Un processo iniziato anni fa, che ad oggi ha concretizzato in primis, mostrandosi senza coppola.
Questa modifica di stile Kiave la giustifica commentando che “l’ho fatto apposta per farmi fare certe domande dai giornalisti e per far parlare alla gente della mia città”, ma in realtà “la motivazione è che ci tenevo: dato che ora la coppola va molto di moda – e a me non piace seguirla -, allora ho deciso di cambiare. E poi sono contento perché i commenti a riguardo sono stati: ‘Ah, ma Kiave ha i capelli!’. Quindi sono estremamente felice”.
In ogni caso, il rapper continua a mostrare il proprio legame con le sue origini, nonostante la coppola e il trasferimento a Milano che in qualche modo lo ha reso più consapevole del fatto di “essere più legato alla mia città di tanti amici che sono rimasti giù. Stando lì ti perdi tante cose: entri in una routine, in una monotonia che ti allontana dall’amore per la tua terra. Abitando prima a Roma, poi a Milano, ho sviluppato un distacco molto critico nei confronti della mia terra. Non c’è più l’entusiasmo di dire: ‘mi manca casa’. Quello ci sarà sempre. Cosenza ha un sacco di lati positivi; negli anni la gente pensa stia peggiorando, invece no: la trovo sempre migliorata, sia a livello culturale, sia musicale. Sono sempre più legato alle mie radici. Io, poi so che non starò via ancora per molto: abitare fuori serve per potenziarmi. Stare a Milano mi permette di fare la promozione del disco in un certo modo; abbiamo aperto uno studio in cui posso creare e registrare autonomamente; fare laboratori nei carceri e nelle scuole (cosa che giù è ancora un po’ difficile)”.
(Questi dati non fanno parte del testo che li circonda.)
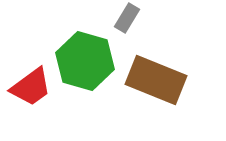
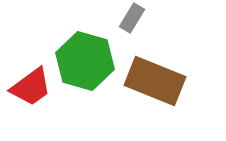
gray rectangle: moved 5 px right
brown rectangle: moved 1 px left, 1 px down
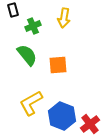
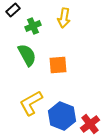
black rectangle: rotated 64 degrees clockwise
green semicircle: rotated 10 degrees clockwise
Un percorso che ha una mira che si attuerà “nel momento in cui la mia credibilità e il mio nome crescerà stando fuori, tornerò giù: tutto è indirizzato al fine di far evolvere la mia città, perché lei mi ha cresciuto. Io amo la mia terra perciò devo essere allo stesso modo critico e costruttivo”.
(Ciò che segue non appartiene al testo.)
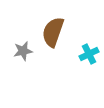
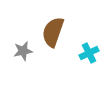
cyan cross: moved 1 px up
Il rapper cosentino quando ancora non era neanche entrato in studio, mi confidò che per questo nuovo album “ho preso delle lezioni di canto per le quali riesco meglio a gestire la voce ed a modularla”; poi successivamente ha approfondito che “È una critica che mi hanno sempre fatto quella di impostare la voce sull’impronta della mia città, perciò ho cercato di lavorarci in questo modo. La maggior parte delle melodie delle tracce e dei ritornelli – anche quelle cantati da altri – sono mie. Poi, il prossimo disco sarà tutto cantato… da un altro”.
Il 22 gennaio alla fine, esce StereoTelling: una raccolta di storie, che s’intersecano l’una con l’altra per creare un libro di immagini, collegate dalla voce narrante di Kiave, che tra intimi acuti e demoni tesse una trama di versi e illustrazioni vocali.
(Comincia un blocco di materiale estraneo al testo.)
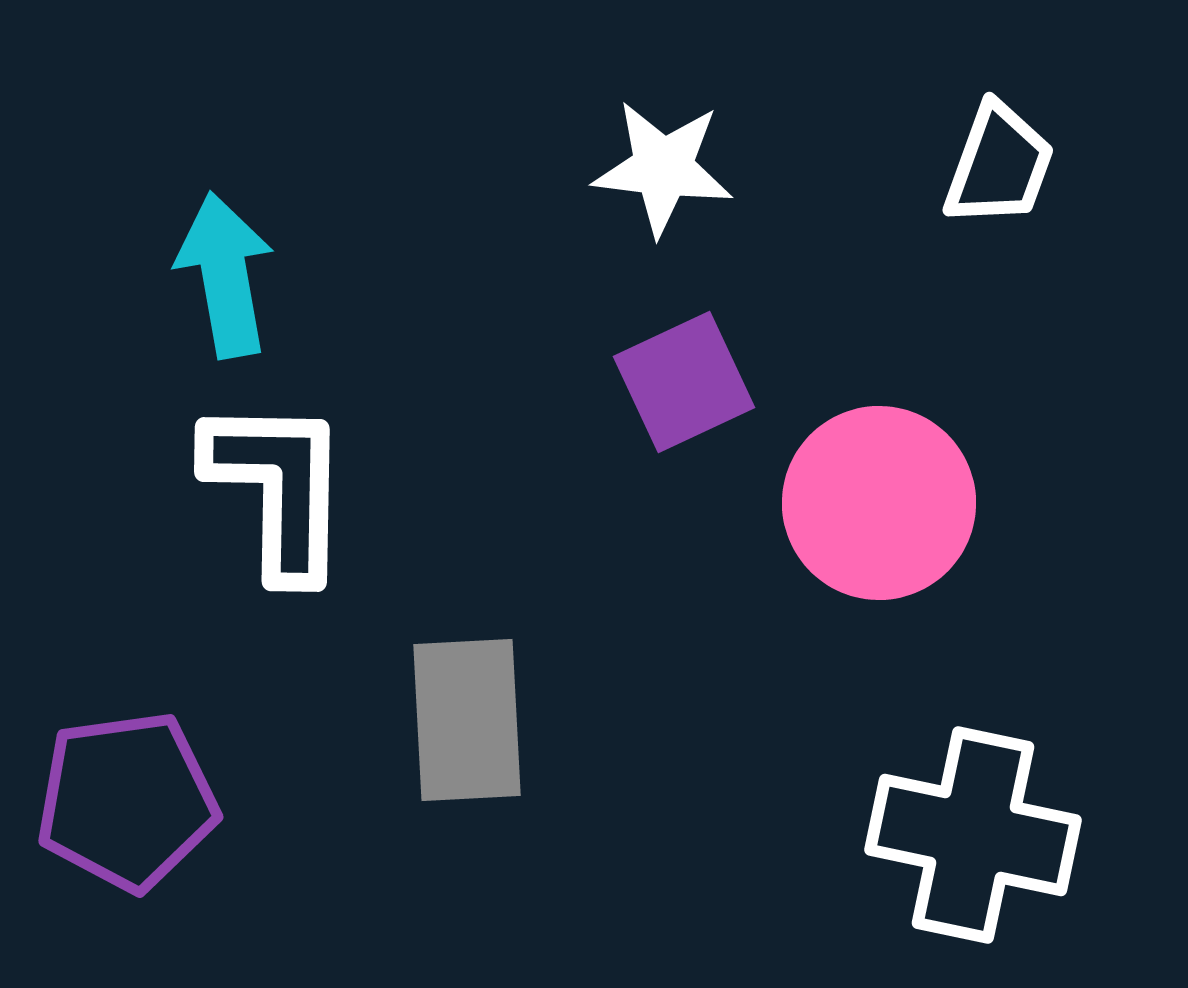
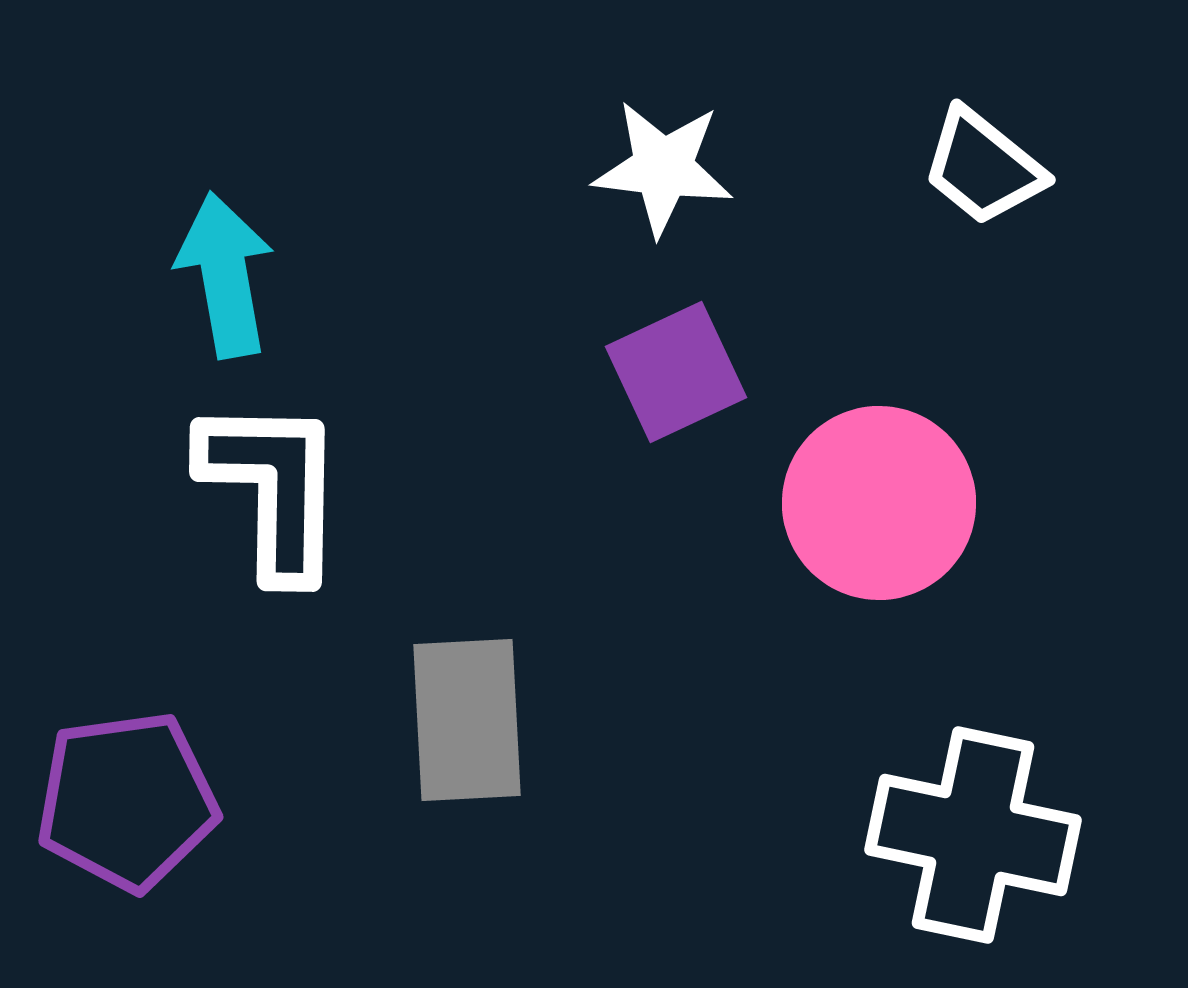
white trapezoid: moved 16 px left, 2 px down; rotated 109 degrees clockwise
purple square: moved 8 px left, 10 px up
white L-shape: moved 5 px left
Quei demoni che si palesano nella propria vita, spesso cambiando forma, si presentano nella storia del rap. In questo disco “ogni demone è un dio non ancora riconosciuto” e Kiave spiega che “Lucifero era un angelo. Noi demonizziamo il male come se andasse combattuto a tutti i costi. Il messaggio di questo pezzo è proprio quello di familiarizzare coi demoni, quindi diventare amico dei demoni e farlo diventare un punto di forza: diventare un dio. Sono entità soprannaturali, che a livello canonico possono diventare malvagi, ma in realtà possono fare anche il nostro bene. È lo stesso concetto della paura: se ti lasci avvolgere, allora passa”.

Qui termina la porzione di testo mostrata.